El hombre llamó a la casa y Alfredo respondió: “La señora María Angélica no puede atenderlo, no se sentía bien y se acostó temprano”. Esto le hizo sospechar, pero no le prestó tanta atención hasta que se sumó la respuesta sobre la presencia de sus hermanos. Alfredo le dijo que todos salieron; en ese momento intuyó que algo no estaba bien.

Por la noche, Raúl descubrió la matanza. Abrió la puerta de la casa y siguió un rastro de sangre que se extendía hasta la cocina. Ahí encontró el cuerpo de su hermano, el grito de auxilio alarmó a los vecinos que coparon la casa con curiosidad desmedida.

Al no encontrar a los demás en los dormitorios, pese a que sus vehículos estaban en la casa, Raúl registró cada una de las habitaciones, hasta que llegó al taller de cortinas. Probó la cerradura y estaba con llave, lo que no sería un impedimento para derribar la puerta a golpes. Tras azotarla contra la pared, la madera dejó al descubierto una escena cruel: los cuerpos de su madre y hermana sin mucha ropa, maniatadas y con rastros de abuso sexual.

Para ese momento Alfredo ya no estaba en la casa, escapó con su hermana luego de robar doscientos mil guaraníes y algunas joyas. Como un último sello de su venganza, dañó alguno de los autos de los Rivelli, el adolescente estaba fuera de sí.

Poco después, las balizas policiales inundaron la calle. La policía llegó al lugar. Hasta como de sentido común, la ausencia del criado y de su hermana lo pusieron como el principal sospechoso.

UN RELATO DE FANTASÍA

Sábado 5 de junio. En una casa de empeños, en las inmediaciones de la Terminal de Ómnibus, la policía detuvo a Alfredo. Estaba con su pequeña hermana. Allí trató de vender las joyas que robó de la casa. Sin tener a dónde ir, relató a los agentes que deambuló junto a la niña de 9 años por la calles, hasta que un desconocido los recogió y les dio albergue.

En la comisaría, Alfredo continuó con más de sus historias; dijo ser inocente y dio una versión poco convincente a los policías. Con una voz firme relató que cuatro a cinco hombres encapuchados entraron a la casa preguntando por los miembros de la familia Rivelli. Él les dijo que no estaban y decidieron esperar. Más tarde llegó María Lourdes, ella fue atacada y llevada a la sala por los encapuchados. “Ellos me obligaron a abusar de ella y luego colocaron mi dedo en el gatillo para que dispare a matar, todo esto lo hicieron amenazándome con matarme…”.

» Tu tarea: Traduce al inglés esta oración del texto de lectura: "Poco después, las balizas policiales inundaron la calle."

» Datos recopilados:

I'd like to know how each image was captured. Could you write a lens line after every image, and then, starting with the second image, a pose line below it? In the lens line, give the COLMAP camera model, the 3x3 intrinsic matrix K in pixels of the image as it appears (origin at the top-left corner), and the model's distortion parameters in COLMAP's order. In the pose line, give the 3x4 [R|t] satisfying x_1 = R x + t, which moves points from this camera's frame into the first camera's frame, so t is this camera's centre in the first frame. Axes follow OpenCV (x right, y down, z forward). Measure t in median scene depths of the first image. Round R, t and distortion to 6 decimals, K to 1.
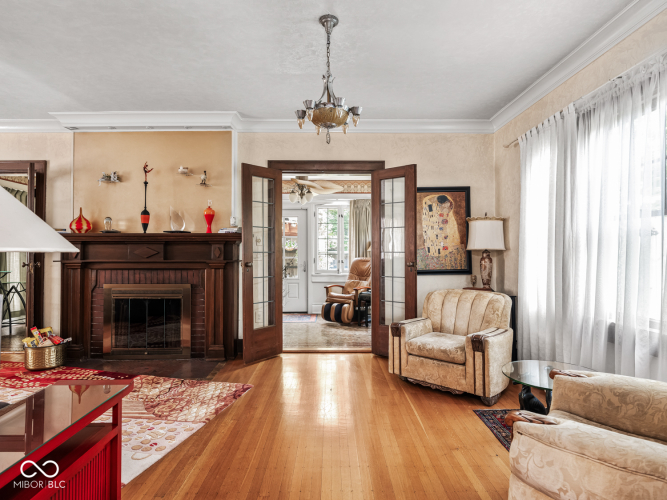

» Resultado del ejercicio: Shortly afterward, police lights flooded the street.